Вторым центром тяжести 5-го тома «Мнемозины» становится Станиславский и Московский Художественный. Три соревнующихся в своей яркости материала открывают, в общем-то, малоизвестные повороты в истории театра: письма Айседоры Дункан к Станиславскому (1908 — 1922), письма «качаловской группы» в годы изгнания с 1919 по 1922, и, наконец, письма пополам с трагическими дневниковыми записями режиссера Василия Сахновского (1926 — 1945; публикация Владислава Иванова).
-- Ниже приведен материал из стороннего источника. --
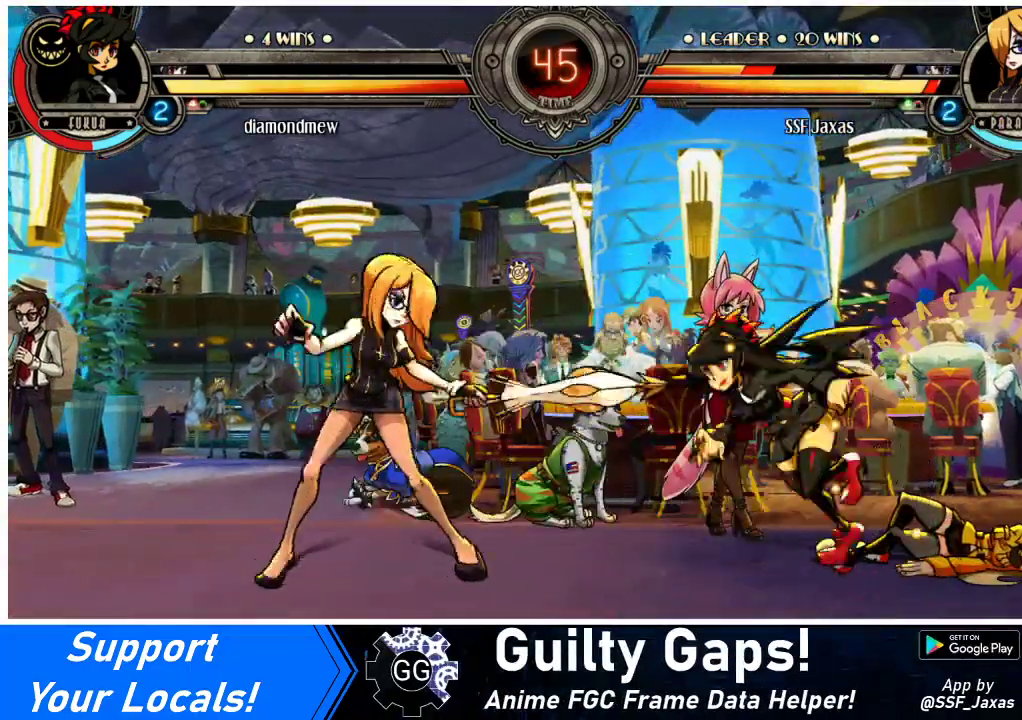
{"buttons": [], "events": [[67, "DPAD_LEFT", "down"], [233, "DPAD_LEFT", "up"], [233, "R2", "down"], [367, "R2", "up"]]}
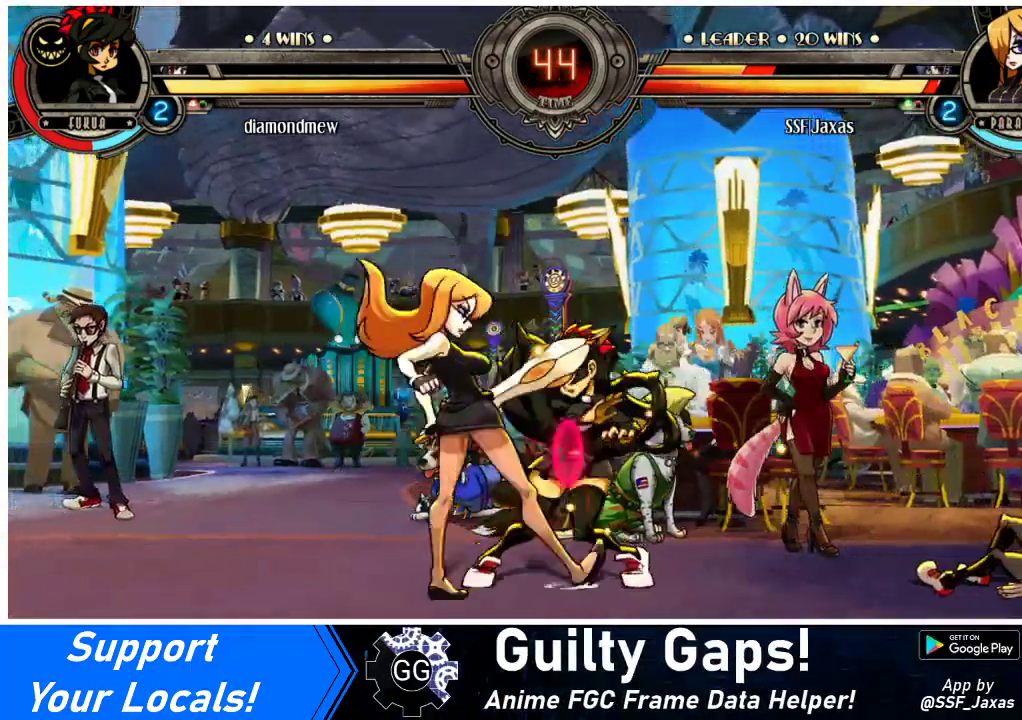
{"buttons": ["DPAD_DOWN"], "events": [[33, "R2", "down"], [233, "R2", "up"], [467, "DPAD_DOWN", "down"]]}
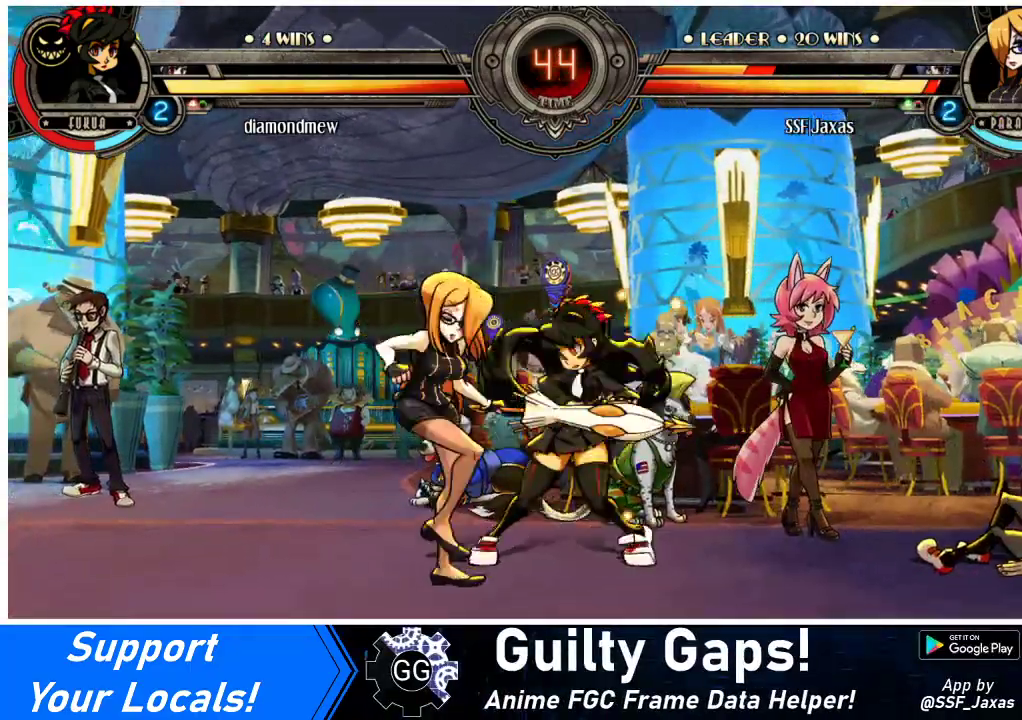
{"buttons": ["DPAD_DOWN"], "events": [[100, "CROSS", "down"], [300, "CROSS", "up"], [367, "CIRCLE", "down"], [500, "CIRCLE", "up"]]}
Дункан — самый личный и самый женский из перечисленных сюжетов. Озаглавленный цитатой — «Все то, что я хочу вам сказать, я лучше всего бы выразила в танце…» — он фиксирует лишь несколько точек пересечений танцовщицы и русского реформатора театра, но обнажает при этом всю скрытую чувственность и неравноправность их взаимоотношений. Кардиограмма движется от увлечения целомудренным КС босоногой «дионисийкой» до брошенного им же в 1920-е «авантюристка».

1908: «Уильям Блейк —
„Песнь невинности“
„Песнь опытности“
„Книга Иова“

Это был не отказ… Это было приглашение!…
Но Вы не понимаете —
Я в отчаянии… я ни за что больше не протанцую ни па».
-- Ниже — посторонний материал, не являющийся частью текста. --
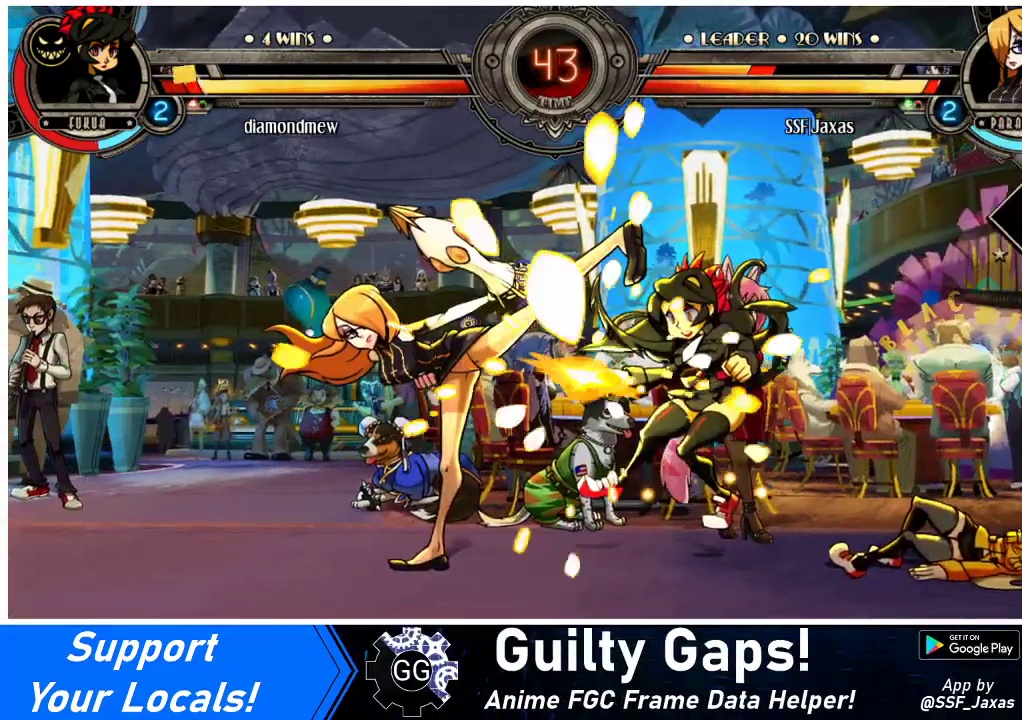
{"buttons": ["DPAD_RIGHT"], "events": [[33, "R2", "down"], [200, "R2", "up"], [467, "DPAD_RIGHT", "down"]]}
Трагическим фоном служит судьба артистки, внятно описанная во вступлении к ее коротеньким письмам-телеграммам. И вычесть это знание невозможно.

1910:
«Моя новая программа лежит тут же в колыбели — это маленький мальчик, такой красивый, такой чудесный!
Он родился 1 мая. Я так счастлива. Подумайте только — мальчик! Он будет, может быть, кем-то»

В 1917 оба ребенка Дункан погибли в автокатастрофе.

Кровоточит и вращается невероятными поворотами материал о скитаниях так называемой «качаловской группы» МХАТ, выехавшей на гастроли в Харьков, а дальше — на юг, в Крым, Грузию, и оттуда за границу, — в конце сезона 1918/1919, чтобы только в небольшой своей части (семь-восемь человек во главе с Ольгой Книппер-Чеховой и Василией Качаловым) вернуться в Москву аж в 1922. «Три года недобровольного изгнания» называется подборка писем артистов Качалова, Книппер-Чеховой, Николая Подгорного (единственного, кто вернулся к началу сезона в Москву, и кто стал в итоге главным контактным лицом в изматывающих переговорах Художественного театра и «качаловцев»), Ивана Берсенева и Николая Массалитинова, ставших заложниками истории. Захват Харькова, первой точки на карте скитаний группы по белу свету, деникинцами, и переход сына Качалова — Вадима Шверубовича — на сторону «белых», сделал возвращение в Москву, мягко говоря, проблематичным. Но дальше на эту ось, как ракушки на днище корабля, стали садиться множество побочных обстоятельств и мотивов: в Москве голодно, страшно, холодно, нет гарантий безопасности. Без Москвы и конкретно без МХАТ — мучительно, при том, что руководство театра неважно относилось к гастролям и даже, как замечает подготовившая публикацию к печати Мария Львова, не внесло их в позднейшие списки. Драматизм ситуации запределен. Сама возможность эмиграции ужасает Книппер-Чехову: «Я как вошла на пароход (итальянская „Прага“ — прим.), так и поплакала — очень уж тяжела мысль о нашей родине, противен вид светских, прекрасно одетых иностранцев». (1920, Новороссийск). Жуткий гастрольный быт, с сыпным тифом и голодом, на фоне гражданской войны и беспредела уравнивается такой же трудной московской жизнью: «Зиму мы не мерзли, а ели все ту же капусту, картошку и пшенную кашу; похудели очень, но здоровы и желудки в порядке». (М.П. Лилина — Качалову. 1920).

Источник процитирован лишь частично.